The audience agreed, "Amen."
Rising from his chair, Klugman said, "Now, before the business of the meeting, we'll have a few minutes of our own talent displayed for our enjoyment. First, the three Fettersmoller girls from apartment number 205. They will do a soft-shoe dance to the tune of 'I'll Build a Stairway to the Stars.'" He reseated himself, and onto the stage came the three little blonde-haired children, familiar to the audience from many talent shows in the past.
As the Fettersmoller girls in their striped pants and glittery silver jackets shuffled smilingly through their dance, the door to the outside hall opened and a late-comer, Edgar Stone, appeared.
He was late, this evening, because he had been grading test papers of his next-door neighbor, Mr. Ian Duncan, and as he stood in the doorway his mind was still on the test and the poor showing which Duncan—whom he barely knew—had made. It seemed to him that without even having finished the test he could see that Duncan had failed.
On the stage the Fettersmoller girls sang in their scratchy voices, and Stone wondered why he had come. Perhaps for no more reason than to avoid the fine, it being mandatory for the residents to be here, tonight. These amateur talent shows, put on so often, meant nothing to him; he recalled the old days when the TV set had carried entertainment, good shows put on by professionals. Now of course all the professionals who were any good were under contract to the White House, and the TV had become educational, not entertaining. Mr. Stone thought of great old late-late movies with comics such as Jack Lemmon and Shirley MacLaine, and then he looked once more at the Fettersmoller girls and groaned.
Corley, hearing him, glanced at him severely.

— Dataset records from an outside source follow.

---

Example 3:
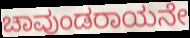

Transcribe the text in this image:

ಚಾವುಂಡರಾಯನೇ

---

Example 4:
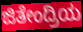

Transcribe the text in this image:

ಜಿತೇಂದ್ರಿಯ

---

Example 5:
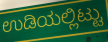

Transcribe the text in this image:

ಉಡಿಯಲ್ಲಿಟ್ಟು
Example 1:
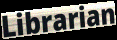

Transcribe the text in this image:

Librarian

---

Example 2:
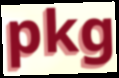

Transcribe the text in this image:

pkg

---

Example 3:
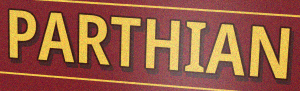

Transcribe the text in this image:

At least he had missed the prayer. He presented his identification to Corley's new machine and it allowed him to pass down the aisle toward a vacant seat. Was Nicole watching this, tonight? Was a White House talent scout present somewhere in the audience? He saw no unfamiliar faces. The Fettersmoller girls were wasting their time. Seating himself, he closed his eyes and listened, unable to endure watching. They'll never make it, he thought. They'll have to face it, and so will their ambitious parents; they're untalented, like the rest of us… Abraham Lincoln Apartments has added little to the cultural store of the nation, despite its sweaty, strenuous determination, and you are not going to be able to change that.
The hopelessness of the Fettersmoller girls' position made him remember once more the test papers which Ian Duncan, trembling and waxen-faced, had pressed into his hands early that morning. If Duncan failed he would be even worse-off than the Fettersmoller girls because he would not even be living at Abraham Lincoln; he would drop out of sight—their sight, anyhow—and would revert to a despised and ancient status: he would find himself once more living in a dorm, working on a manual gang as they had all done back in their teens.

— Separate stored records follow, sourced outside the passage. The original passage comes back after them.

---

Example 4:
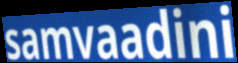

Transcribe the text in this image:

samvaadini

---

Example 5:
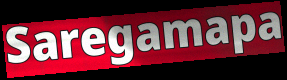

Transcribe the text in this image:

Saregamapa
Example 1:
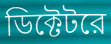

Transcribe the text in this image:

ডিক্টেটরে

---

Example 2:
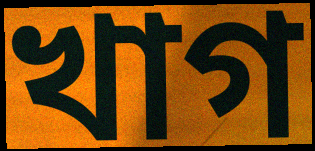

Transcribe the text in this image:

খাগ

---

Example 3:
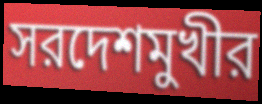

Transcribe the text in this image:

সরদেশমুখীর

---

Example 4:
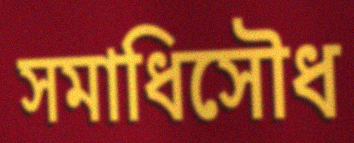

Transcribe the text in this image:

সমাধিসৌধ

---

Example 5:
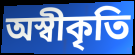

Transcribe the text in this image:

অস্বীকৃতি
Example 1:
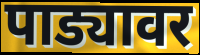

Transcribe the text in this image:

पाड्यावर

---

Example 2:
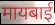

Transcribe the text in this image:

मायबाई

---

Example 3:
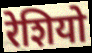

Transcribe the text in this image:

रेशियो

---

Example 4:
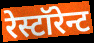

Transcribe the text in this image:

रेस्टॉरेन्ट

Of course he would also be refunded the money which he had paid for his apartment, a large sum which represented the man's sole major investment in life. From one standpoint, Stone envied him. What would I do, he asked himself as he sat eyes closed, if I had my equity back right now, in a lump sum? Perhaps, he thought, I'd emigrate. Buy one of those cheap, illegal jalopies they peddle at those lots which—
Clapping hands roused him. The girls had finished, and he, too, joined in the applause. On the platform, Klugman waved for silence. "Okay, folks, I know you enjoyed that, but there's lots more in store, tonight. And then there's the business part of the meeting; we mustn't forget that." He grinned at them.
Yes, Stone thought. The business. And he felt tense, because he was one of the radicals at Abraham Lincoln who wanted to abolish the building's grammar school and send their children to a public grammar school where they would be exposed to children from other buildings entirely.
It was the kind of idea which met much opposition. And yet, in the last weeks, it had gained support. What a broadening experience it would be; their children would discover that people in other apartment buildings were no different from themselves. Barriers between people of all apartments would be torn down and a new understanding would come about.
At least, that was how it struck Stone, but the conservatives did not see it that way. Too soon, they said, for such mixing. There would be outbreaks of fights as the children clashed over which building was superior. In time it would happen … but not now, not so soon.
Risking the severe fine, Ian Duncan missed the assembly and remained in his apartment that evening, studying official Government texts on the religio-political history of the United States—relpo
ls, as they were called. He was weak in this, he knew; he could barely comprehend the economic factors, let alone all the religious and political ideologies that had come and gone during the twentieth century, directly contributing to the present situation. For instance, the rise of the Democratic-Republican Party. Once it had been two parties, engaging in wasteful quarrels, in struggles for power, just the way buildings fought now. The two parties had merged, about 1985. Now there was just the one party, which had ruled a stable and peaceful society, and everyone belonged to it. Everyone paid dues and attended meetings and voted, each four years, for a new President—for the man they thought Nicole would like best.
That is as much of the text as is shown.